▶ JOB: Could you repeat every line below exactly, skipping the images?

RAW DATA section start

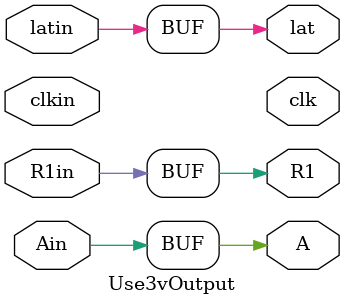
<source format=v>
`timescale 1ns / 1ps
module Use3vOutput(R1in,Ain,clkin, latin, R1,A,clk,lat);
	 (*LOC = "A8" *) input latin;
	 (*LOC = "B8" *) input R1in;
	 (*LOC = "V10" *) input clkin;
	 (*LOC = "C4" *) input Ain;
	 (*LOC = "N10" *) output lat;
	 (*LOC = "T12" *) output A;
	 (*LOC = "V12" *) output clk;
	 (*LOC = "M10" *) output R1;
 	  assign A = Ain;
     assign lat =latin;
	  assign clk= clk;
	  assign R1 = R1in;

endmodule

</source>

RAW DATA section end

▶ EXPECTED ANSWER:
<source format=v>
`timescale 1ns / 1ps
module Use3vOutput(R1in,Ain,clkin, latin, R1,A,clk,lat);
	 (*LOC = "A8" *) input latin;
	 (*LOC = "B8" *) input R1in;
	 (*LOC = "V10" *) input clkin;
	 (*LOC = "C4" *) input Ain;
	 (*LOC = "N10" *) output lat;
	 (*LOC = "T12" *) output A;
	 (*LOC = "V12" *) output clk;
	 (*LOC = "M10" *) output R1;
 	  assign A = Ain;
     assign lat =latin;
	  assign clk= clk;
	  assign R1 = R1in;

endmodule

</source>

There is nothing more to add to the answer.